• _Source text_:
· · · ·

28 Dec The Perils of Packing for Vacation
Anyone that ever says to just “pack light” for a big trip is obviously not interested in any kind of long, drawn out conversation about your forthcoming vacation. They know, of course, that it will lead to a myriad of highly unlikely, what-if scenarios and their ear being talked off. The problem with my pending departure to Mexico, unlike my previous escapades, is that I don’t know exactly what jobs I will have yet. It is difficult to pack everything from a tacky Hawaiian shirt I would wear if I were working as a hula coordinator in a Polynesian hotel, to bringing an apron and a skillet if I am going to work at Pablo’s Krab Shack. I just don’t know. So I will probably end up packing everything. The other really difficult thing about packing for long-term travel is the seasonal changes. A couple years ago in Eastern Europe, I froze my balls off because I only had summer and fall clothes. I was forced to wear my entire bag daily, resulting in a loss of my cat-like agility. Maybe I should have picked a better backpack?

· · · ·

• _Extracted data_:
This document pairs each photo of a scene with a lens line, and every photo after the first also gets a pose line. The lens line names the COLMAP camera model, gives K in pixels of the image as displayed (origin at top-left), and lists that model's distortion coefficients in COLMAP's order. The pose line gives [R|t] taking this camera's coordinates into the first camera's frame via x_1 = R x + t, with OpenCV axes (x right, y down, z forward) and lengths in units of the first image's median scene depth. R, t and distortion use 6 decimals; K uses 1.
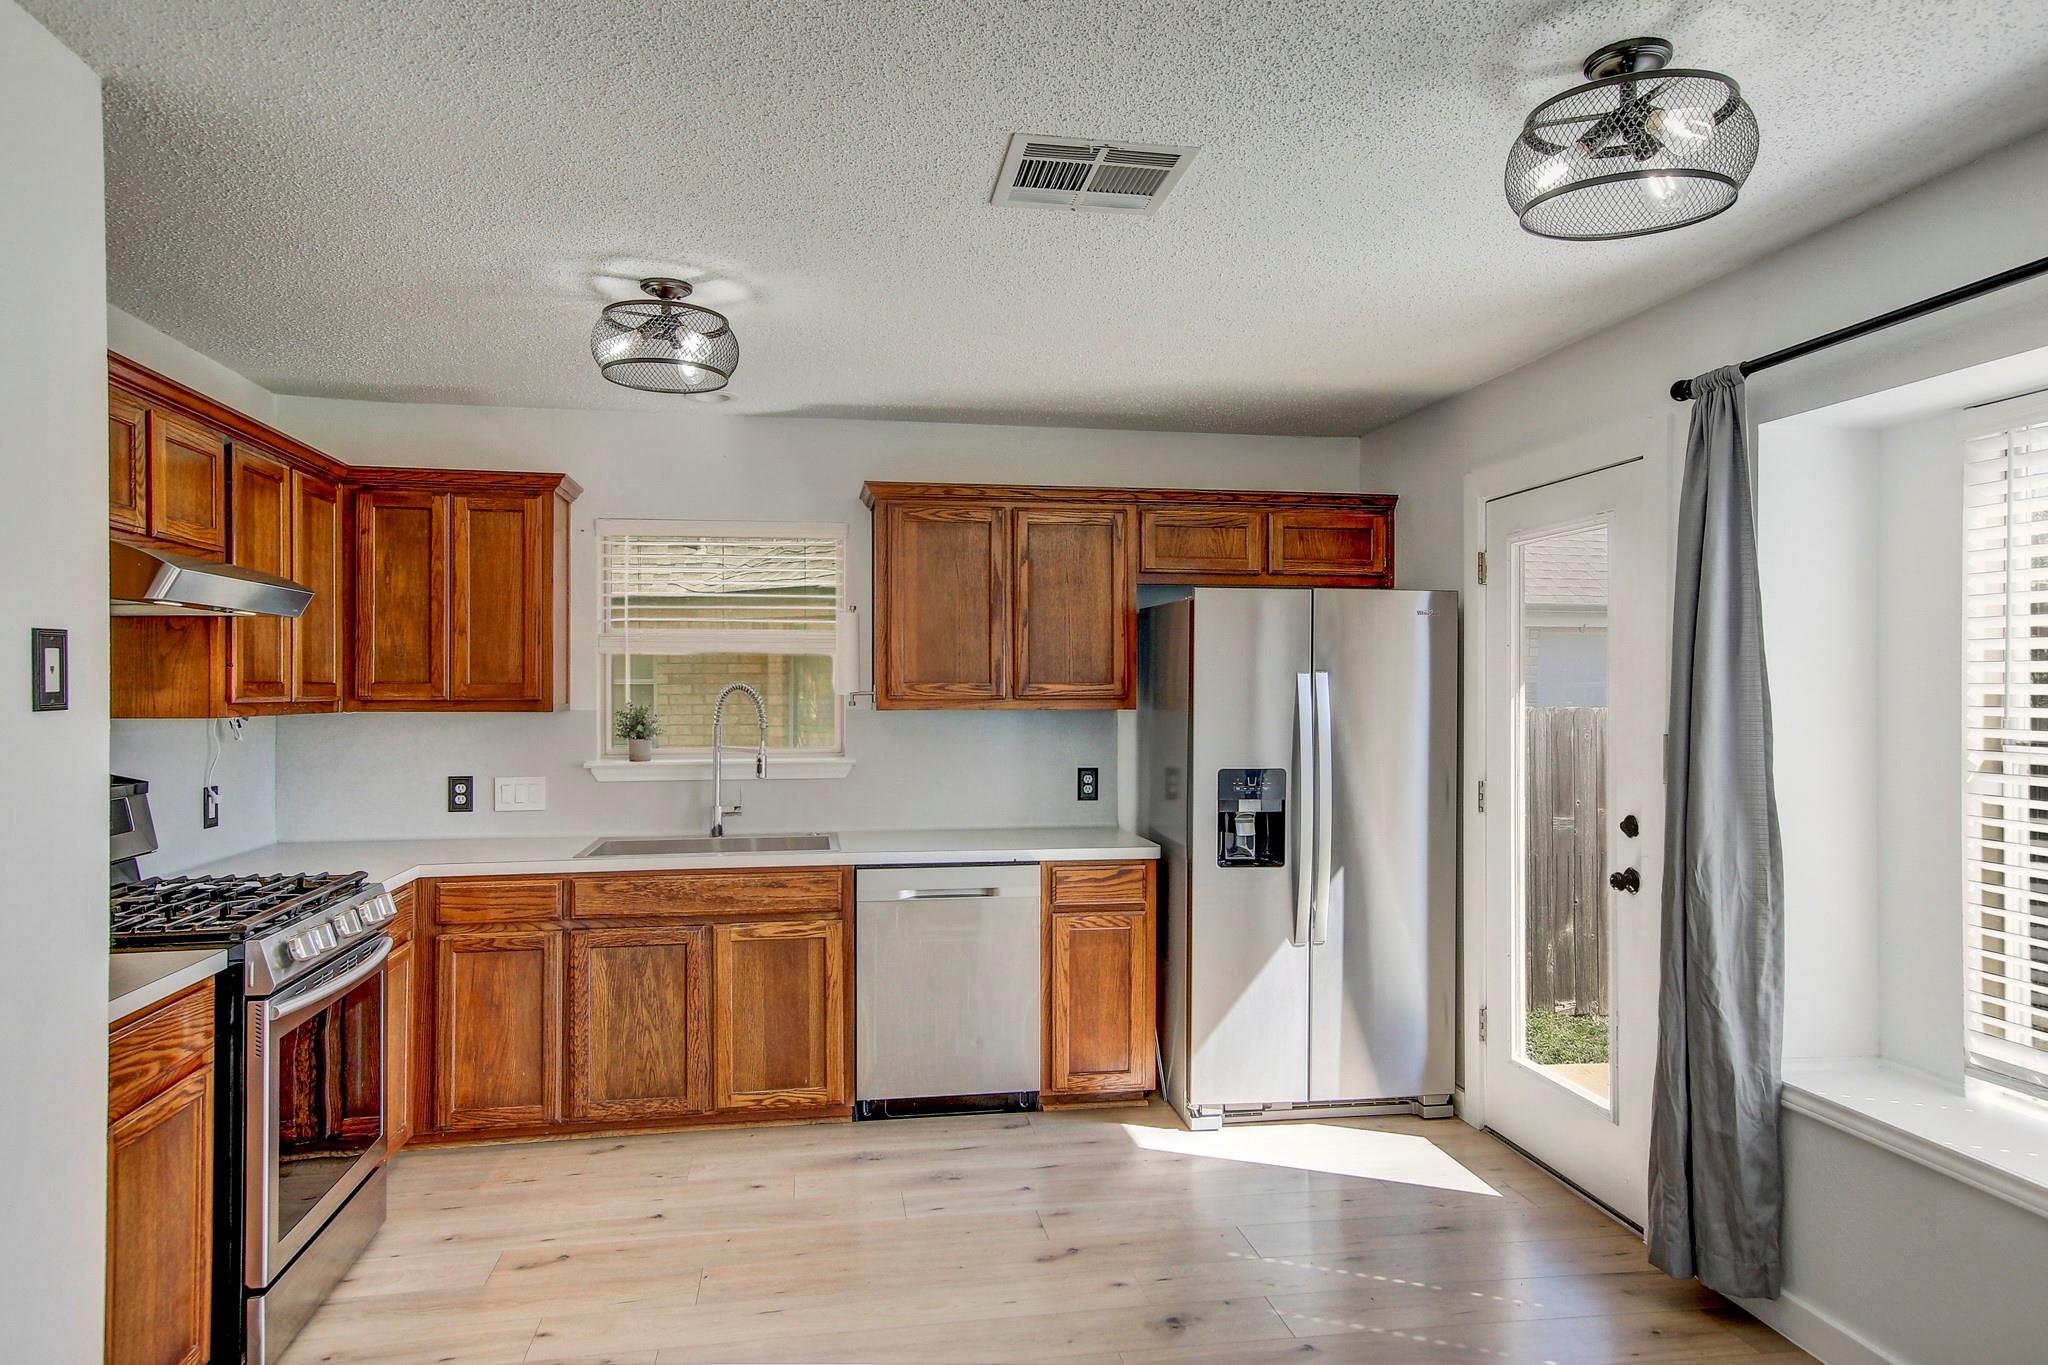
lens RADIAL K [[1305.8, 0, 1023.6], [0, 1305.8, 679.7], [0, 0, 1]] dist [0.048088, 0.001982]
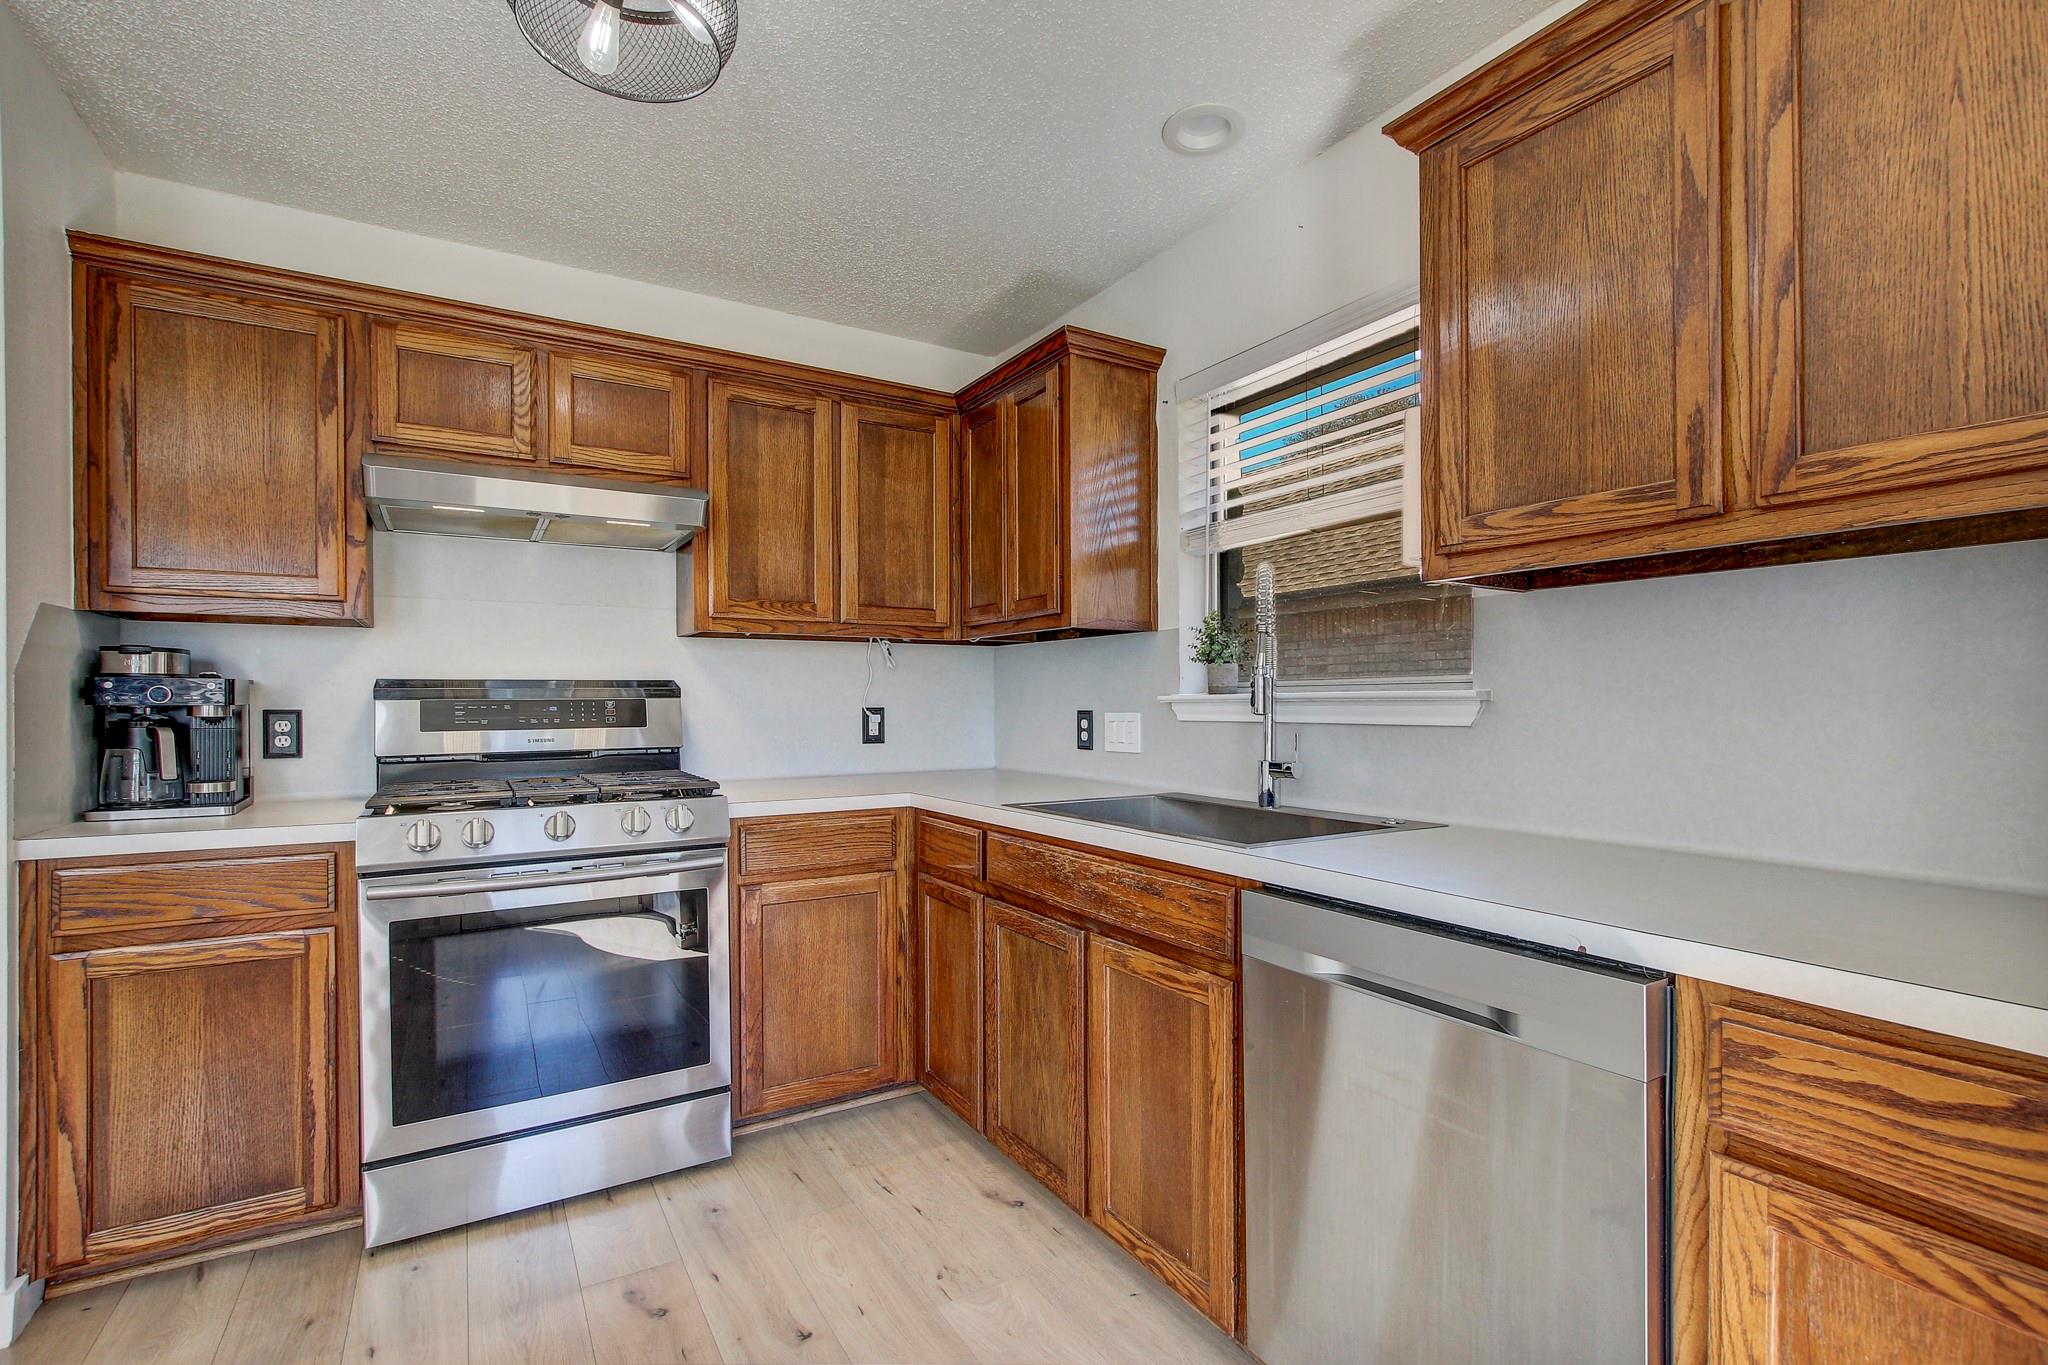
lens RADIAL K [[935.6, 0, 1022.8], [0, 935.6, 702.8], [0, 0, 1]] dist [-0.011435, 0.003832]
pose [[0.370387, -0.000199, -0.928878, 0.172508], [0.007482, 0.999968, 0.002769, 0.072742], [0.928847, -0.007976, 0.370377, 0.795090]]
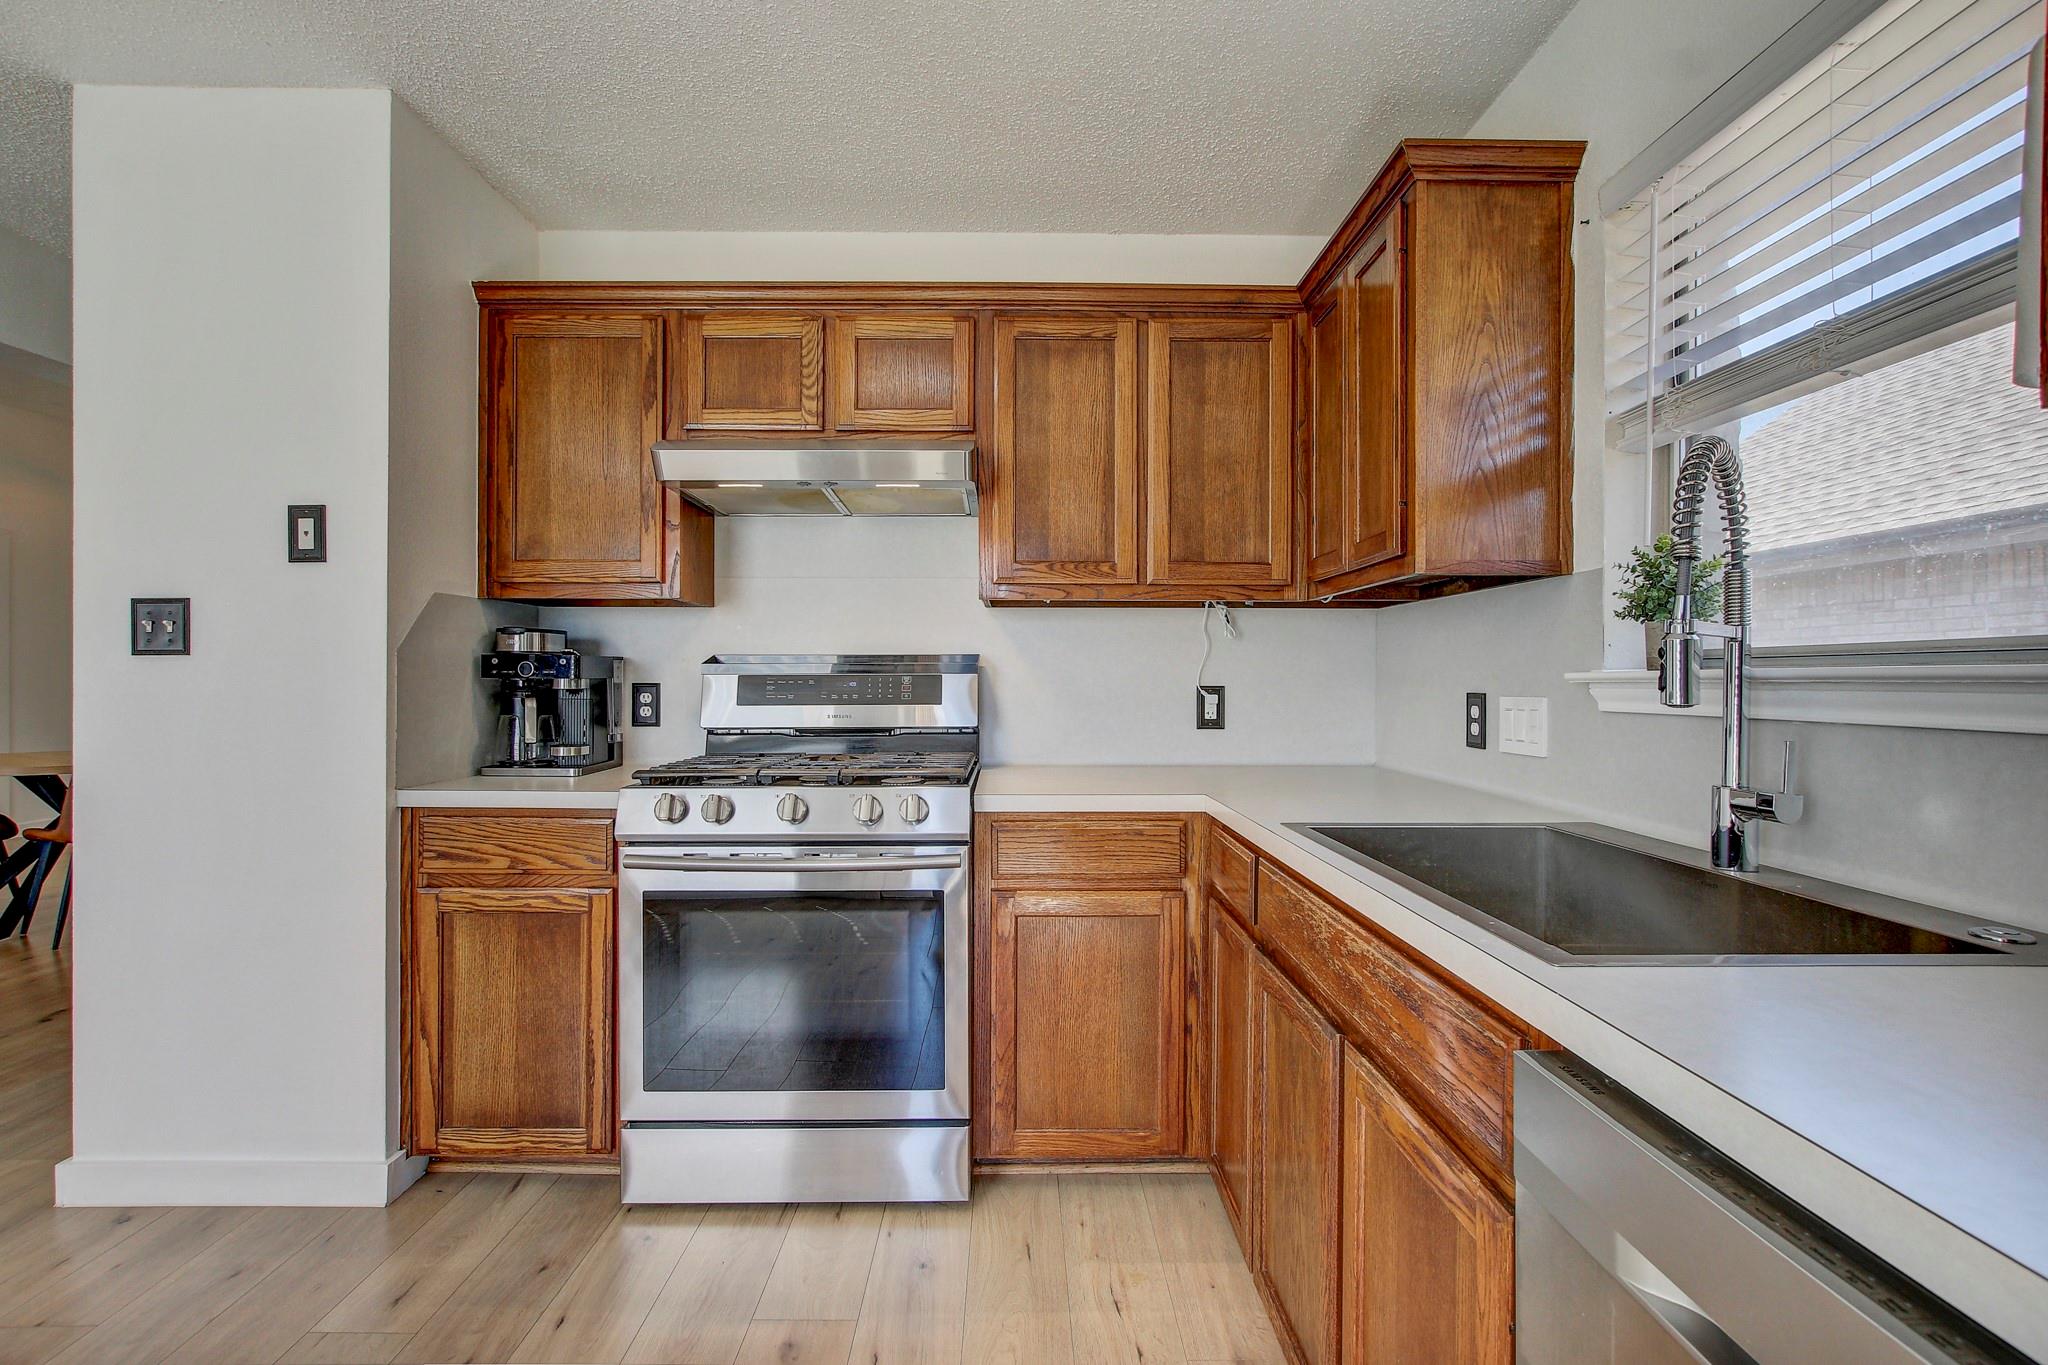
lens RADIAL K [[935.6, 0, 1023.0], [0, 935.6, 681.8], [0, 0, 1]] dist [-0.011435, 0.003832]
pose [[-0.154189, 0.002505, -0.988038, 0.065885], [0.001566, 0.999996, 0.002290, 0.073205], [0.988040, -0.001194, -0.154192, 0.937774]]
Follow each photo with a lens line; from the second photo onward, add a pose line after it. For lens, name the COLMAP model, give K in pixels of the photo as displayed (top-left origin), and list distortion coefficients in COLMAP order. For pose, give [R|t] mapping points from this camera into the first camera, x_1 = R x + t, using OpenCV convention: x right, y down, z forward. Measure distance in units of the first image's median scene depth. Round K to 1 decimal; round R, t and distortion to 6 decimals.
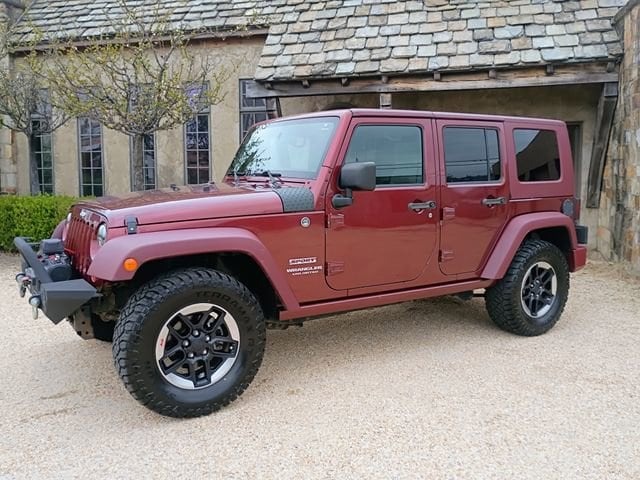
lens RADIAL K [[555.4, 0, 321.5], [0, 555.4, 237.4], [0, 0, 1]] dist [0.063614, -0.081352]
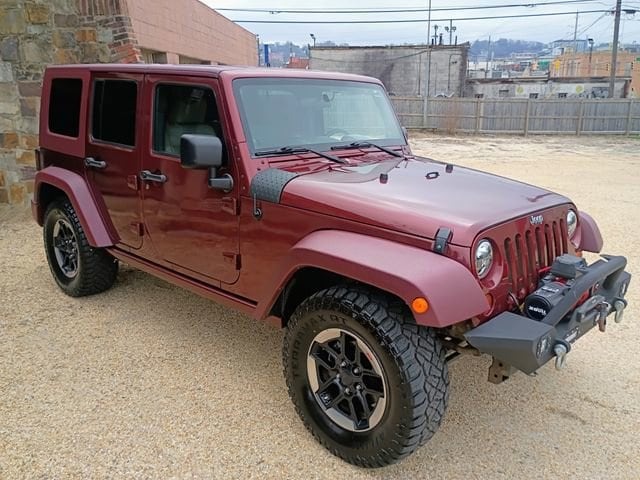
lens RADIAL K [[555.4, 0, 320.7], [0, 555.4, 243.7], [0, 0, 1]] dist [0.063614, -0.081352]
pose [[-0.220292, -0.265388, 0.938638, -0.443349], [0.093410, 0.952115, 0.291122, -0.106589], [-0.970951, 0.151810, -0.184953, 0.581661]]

· · · ·

• _Task item 1_: Summarize the vacation-packing post in two sentences.
• _Task item 2_: From the vacation-packing post, list every item the writer names as something that might be packed for a possible job in Mexico.
• _Task item 3_: Proceed with the vacation-packing post, picking up after its final sentence.

• _Task result 1_: The writer is about to leave for Mexico and finds packing hard because it is not yet clear what jobs will be available there, so everything will probably get packed. Seasonal change is another difficulty: on a trip to Eastern Europe a couple of years earlier, the writer had only summer and fall clothes and had to wear the whole bag every day.

• _Task result 2_:
- a tacky Hawaiian shirt
- an apron
- a skillet

• _Task result 3_:
Yet packing remains the one unavoidable chore that accompanies any trip. It doesn’t seem to matter if it is a year long around the world trip with 4 different climate zones, or a romantic getaway weekend with your love bunnie. Packing, in its purest form, usually involves giving a time out to the logical mouse who runs the cage in your noggin, and letting his irrational, mildly-retarded cousin turn the task of throwing a couple of pieces of underwear and a few shirts in your bag into the biggest chore of the century. Brain surgery often requires less debate. Invading another country involves less planning. For me, the real trouble begins when the fantasy scenarios start to play out in my mind – that is why I usually rely on Land of the Traveler to help me sort it out.
They usually involve me in the Mediterranean on the top-deck of a yacht, sipping high balls with some new wealthy, and influential friends who decided to invite me along because I am such a ” wonderful conversationalist” and addition to the party. Their poor friend Olga who has recently broke off her engagement could use the company. Of course this affair would require that I pack some nice penny loafer boat shoes, so that I could maintain a firm footing on the deck, while at the same time upholding the class and refinement of the moment.
But then there are other scenarios. Like meeting a beautiful single girl and wooing her with my Italian skills. Maybe her parents own a cattle ranch and winery in Argentina. How could I possibly not bring a pair of leather cowboy boots for our dusk riding sessions across the ranch?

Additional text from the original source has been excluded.